寒鸽儿のBlog

$m = n-1$
贪心dfs,按照结点编号较小的输出即可。
$60pts$到手
$m = n$
这不就是一棵基环树嘛?

对于任意的方案,一种方案是走完整个环,另一种是走完n-1条边,然后回溯。回溯过程中我们还有选择的余地(可以访问其他子树),所以必然更优。
用dfs标记环上的每一个结点(类似强连通缩点),枚举断边即可。
$O(n^2)$

#include <cstdio>
#include <cstring>
#include <vector>
#include <algorithm>
#define itra vector<int>::iterator

using namespace std;

const int N = 5678, INF = 0x3f3f3f3f;

vector<int> mp[N];
int n;

int sta[N], vis[N], bd[N], top, bp;
bool flg = true;
void find(int cur, int pre) {
	if(!flg) return;
	int sz = mp[cur].size();
	for(int i = 0; i < sz; ++i)
		if(mp[cur][i] != pre) {
			if(vis[mp[cur][i]]) {
				flg = false;
				--top;
				while(sta[top] != mp[cur][i])
					bd[bp++] = sta[top--];
				bd[bp++] = sta[top];
				bd[bp++] = cur;
				return;
			}
			vis[mp[cur][i]] = 1;
			sta[top++] = mp[cur][i];
			find(mp[cur][i], cur);
			if(!flg) return;
			--top;
		}
}

int ans[N], tat[N], ta, b1, b2;
void dfs(int cur, int pre) {
	tat[ta++] = cur;
	int sz = mp[cur].size();
	for(int i = 0; i < sz; ++i)

----------

任务目标
把上面这篇基环树题解中从“vector<int> mp[N];”开始、到“while(sta[top] != mp[cur][i])”结束的部分一字不改地照录下来。

原始材料
----------

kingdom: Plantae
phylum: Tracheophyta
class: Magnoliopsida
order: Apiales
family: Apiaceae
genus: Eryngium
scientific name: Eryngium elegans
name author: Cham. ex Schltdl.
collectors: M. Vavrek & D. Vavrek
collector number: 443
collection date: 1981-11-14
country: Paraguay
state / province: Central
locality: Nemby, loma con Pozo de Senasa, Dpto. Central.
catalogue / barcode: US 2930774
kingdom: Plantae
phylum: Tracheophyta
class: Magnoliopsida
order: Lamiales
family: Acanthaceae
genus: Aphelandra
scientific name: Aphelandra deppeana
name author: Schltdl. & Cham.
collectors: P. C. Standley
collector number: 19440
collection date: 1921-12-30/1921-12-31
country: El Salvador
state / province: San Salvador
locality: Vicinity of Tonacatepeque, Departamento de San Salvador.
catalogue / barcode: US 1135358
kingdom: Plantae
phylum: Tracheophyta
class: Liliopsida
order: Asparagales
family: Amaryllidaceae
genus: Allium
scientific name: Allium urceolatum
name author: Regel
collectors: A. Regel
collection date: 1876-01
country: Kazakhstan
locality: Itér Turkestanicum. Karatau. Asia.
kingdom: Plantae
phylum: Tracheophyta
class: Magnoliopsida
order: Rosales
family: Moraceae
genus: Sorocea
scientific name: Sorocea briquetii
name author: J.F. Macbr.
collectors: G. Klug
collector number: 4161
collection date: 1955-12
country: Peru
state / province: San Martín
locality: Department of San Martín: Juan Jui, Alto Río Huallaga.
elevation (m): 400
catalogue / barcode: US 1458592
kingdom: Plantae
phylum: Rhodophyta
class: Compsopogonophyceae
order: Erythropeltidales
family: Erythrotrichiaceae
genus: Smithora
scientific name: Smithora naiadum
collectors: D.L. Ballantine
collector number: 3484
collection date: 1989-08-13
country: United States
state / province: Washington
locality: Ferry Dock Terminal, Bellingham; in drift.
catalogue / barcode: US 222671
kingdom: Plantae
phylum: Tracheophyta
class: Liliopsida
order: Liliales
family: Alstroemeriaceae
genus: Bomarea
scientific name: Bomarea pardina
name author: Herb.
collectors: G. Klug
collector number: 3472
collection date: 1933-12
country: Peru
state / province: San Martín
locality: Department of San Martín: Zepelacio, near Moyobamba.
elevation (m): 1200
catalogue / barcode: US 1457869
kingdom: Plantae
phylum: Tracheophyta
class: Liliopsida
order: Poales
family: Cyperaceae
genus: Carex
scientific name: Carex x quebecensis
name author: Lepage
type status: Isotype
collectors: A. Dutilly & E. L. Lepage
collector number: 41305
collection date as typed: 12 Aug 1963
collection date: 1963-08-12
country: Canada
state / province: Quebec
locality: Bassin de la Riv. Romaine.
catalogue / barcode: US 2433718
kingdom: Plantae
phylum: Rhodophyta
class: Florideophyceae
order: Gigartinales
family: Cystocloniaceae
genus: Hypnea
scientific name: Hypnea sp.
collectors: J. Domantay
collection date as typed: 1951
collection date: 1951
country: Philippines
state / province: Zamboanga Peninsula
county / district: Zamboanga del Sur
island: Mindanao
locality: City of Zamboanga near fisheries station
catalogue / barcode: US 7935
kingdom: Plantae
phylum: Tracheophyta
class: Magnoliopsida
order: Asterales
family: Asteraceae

----------

完整作答
vector<int> mp[N];
int n;

int sta[N], vis[N], bd[N], top, bp;
bool flg = true;
void find(int cur, int pre) {
	if(!flg) return;
	int sz = mp[cur].size();
	for(int i = 0; i < sz; ++i)
		if(mp[cur][i] != pre) {
			if(vis[mp[cur][i]]) {
				flg = false;
				--top;
				while(sta[top] != mp[cur][i])